El sábado santo mi PCR se negativizó, el domingo de Pascua “resucité” y el lunes volví con muchas ganas al trabajo, mis compañeros habían pasado dos semanas desbordados.
La entrega, la profesionalidad y el compañerismo de todos los profesionales del centro de salud, la implicación y madurez de los residentes, la solidaridad de tantos amigos y personas, que voluntariamente nos han fabricado y donado equipos de protección: trajes, mascarillas y caretas, la sorpresa de los delantales que nos hicieron con tanto cariño las madres de PASOS, la comida en el rellano que nos dejaron las vecinas cuando estaba enferma, el detalle de unos “manolitos” que llegaron a casa, la disponibilidad y el trabajo infinito de los profesores con nuestros hijos y la responsabilidad de ellos… No puedo estar más agradecida, ¡tantas cosas buenas!

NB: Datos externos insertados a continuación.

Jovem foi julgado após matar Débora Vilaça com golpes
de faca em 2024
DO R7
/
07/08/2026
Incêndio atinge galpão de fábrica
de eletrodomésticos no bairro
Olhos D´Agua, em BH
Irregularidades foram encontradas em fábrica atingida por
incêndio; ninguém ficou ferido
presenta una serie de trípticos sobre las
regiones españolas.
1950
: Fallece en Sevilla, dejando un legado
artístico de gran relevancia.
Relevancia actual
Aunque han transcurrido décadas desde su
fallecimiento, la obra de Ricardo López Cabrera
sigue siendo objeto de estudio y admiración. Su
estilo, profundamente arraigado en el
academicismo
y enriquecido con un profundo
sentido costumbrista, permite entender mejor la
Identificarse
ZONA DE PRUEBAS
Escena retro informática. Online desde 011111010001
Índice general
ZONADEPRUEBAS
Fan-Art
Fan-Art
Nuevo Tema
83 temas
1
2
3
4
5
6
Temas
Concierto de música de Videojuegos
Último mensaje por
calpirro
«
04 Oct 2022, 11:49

Un aprendizaje: la necesidad en mi vida de mi familia y amigos que me han sostenido, tantas conversaciones cada día, tanta atención y cuidado recibidos, me han hecho consciente de esos vínculos profundos… que no soy sin ellos, que somos uno, que el amor es lo más importante.

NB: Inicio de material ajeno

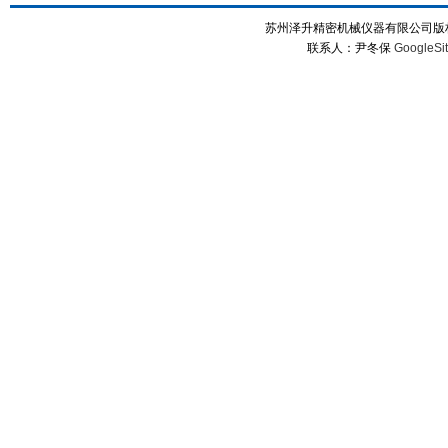
苏州泽升精密机械仪器有限公司版权所
联系人：尹冬保
GoogleSi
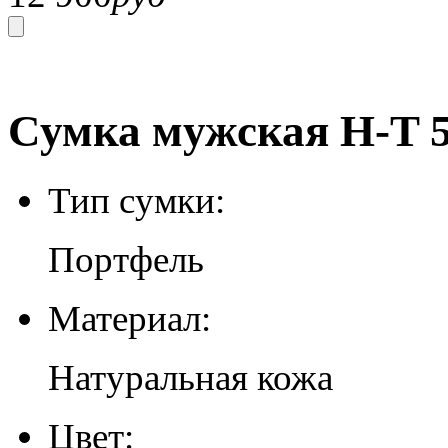
Сумка мужская H-T 5
Тип сумки:
Портфель
Материал:
Натуральная кожа
Цвет:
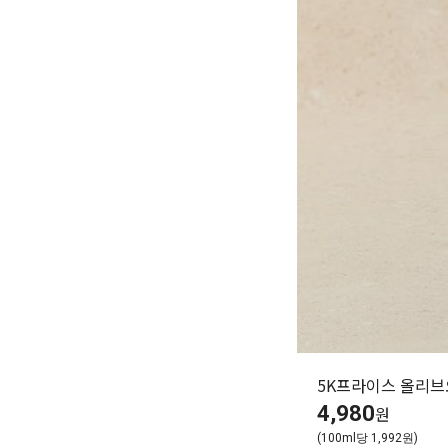
5K프라이스 올리브오
4,980
원
(100ml당 1,992원)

Y en lo profundo, una presencia: Dios “todocuidadoso”, compañero de camino, a mi lado en todo momento, me anima y fortalece. En sus brazos amorosos logro conciliar el sueño. Jesús es el camino, intentar seguirle cada día y salir y servir al otro, esa es mi tarea y mi sentido.
Las últimas semanas he podido visitar a las mujeres víctimas de trata del Proyecto Esperanza donde trabajo como voluntaria. Ellas, con sus historias duras, me recargan las pilas de la resiliencia y la lucha por la vida. Como dice Ana, la directora: “pero cuánto bien hay que hacer para vencer tanto mal”, sacos de bien… Pues eso.
La pandemia sigue, empezamos la desescalada, afrontamos el reto de diagnosticar de forma precoz y con PCR al fin en el centro de salud a todos los pacientes que comiencen con síntomas, para frenar los contagios, de atender otras patologías que han quedado relegadas, de acompañar los duelos tan complicados de nuestros pacientes que no han podido despedir a sus familiares y las dificultades económicas de tantos otros…
Y la vida sigue con la pandemia… No va a ser fácil, necesitamos sacos de bien, de responsabilidad, de solidaridad y de cuidados para cada uno de nosotros y para tantas y tantos.